9.5  Unassociated Data.  DataBig is authorized to use aggregated and anonymized Consumer Data, data contained in the Client Content that does not contain personal information or otherwise identify Client or a Consumer, and results from the use of its Services (“Unassociated Data”) for any purpose, including benchmarking and statistical analysis, and may share Unassociated Data with third parties for their use.  DataBig will not disclose any Unassociated Data or information that could identify the Client or a Consumer as being associated with such Unassociated Data.

 

10  General.

10.1  Governing Law. This Agreement shall be governed by and construed in accordance with the laws of the State of Kansas and the federal laws of the United States of America. Client hereby consents and submits to the jurisdiction and forum of the state and federal courts in the State of Kansas in all questions and controversies arising out of this Agreement. If for any reason a court of competent jurisdiction finds any provision, or portion thereof, to be unenforceable, the remainder of this Agreement shall continue in full force and effect.

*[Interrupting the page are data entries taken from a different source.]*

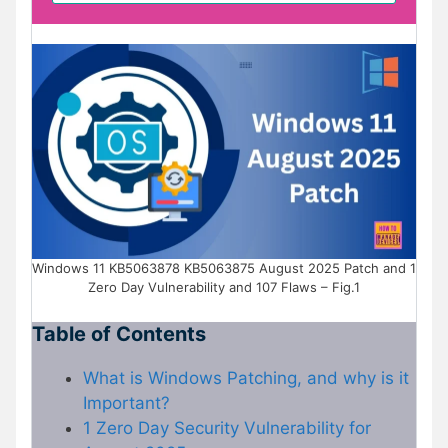
Windows 11 KB5063878 KB5063875 August 2025 Patch and 1
Zero Day Vulnerability and 107 Flaws – Fig.1
Table of Contents
What is Windows Patching, and why is it
Important?
1 Zero Day Security Vulnerability for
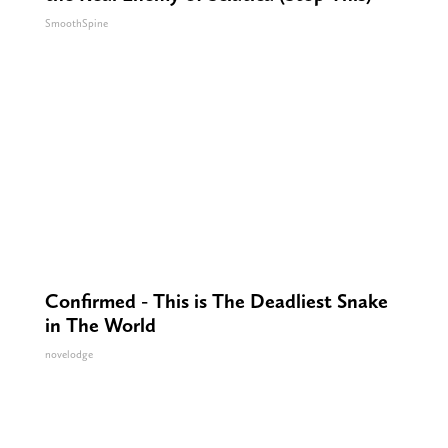
SmoothSpine
Confirmed - This is The Deadliest Snake
in The World
novelodge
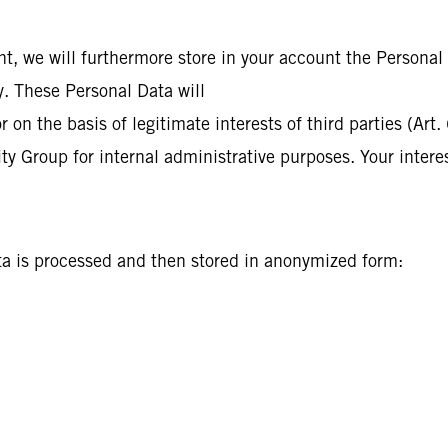
nt, we will furthermore store in your account the Personal
cy. These Personal Data will
on the basis of legitimate interests of third parties (Art.
ty Group for internal administrative purposes. Your interes
l
ata is processed and then stored in anonymized form:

10.2  Force Majeure.  A party will not be liable to the other should its performance be delayed by circumstances beyond its reasonable control (“Force Majeure Event”), provided that the affected party uses its best commercially reasonable efforts to resume performance promptly.

10.3  Integration and Precedence. These MTC and the Order Forms which incorporate them, constitute the entire agreement between the parties regarding those topics covered in these MTC and any Order Forms.  If there is a conflict between these MTC and an Order Form, the Order Form will supersede these MTC, but only with respect to such Order Form.

10.4  Independent Contractor. Each of the parties to these MTC is an independent contractor and neither is an agent, distributor or representative of the other.  Neither party will represent itself as an agent of the other or assume or create any obligation in the name of the other.

10.5  Non-recruitment.  During the Term and for a period of one (1) year thereafter neither party may hire any employee of the other or solicit an employee to leave the employ of the other party.

10.6  Assignment.  A party may not assign or otherwise transfer its rights or obligations under these MTC or any Order Form without the prior written consent of the other party, except in connection with a merger, acquisition, or transfer of all or substantially all of such party’s assets.

10.7  Miscellaneous. All notices hereunder must be in writing to the other party at its designated address via nationally-known express delivery and deemed given the next business day after actual delivery.  No waiver of any right or remedy on one occasion will be deemed a waiver of that right or remedy on any other occasion.  If a provision of these MTC or any Order Form hereunder is declared or found to be unenforceable or void, that provision will be void but all others will remain in force.  DataBig may update these MTC at any time, provided that any such updates are applicable to DataBig’s clients generally and not specific to Client.  All other amendments must be in writing and signed by both parties.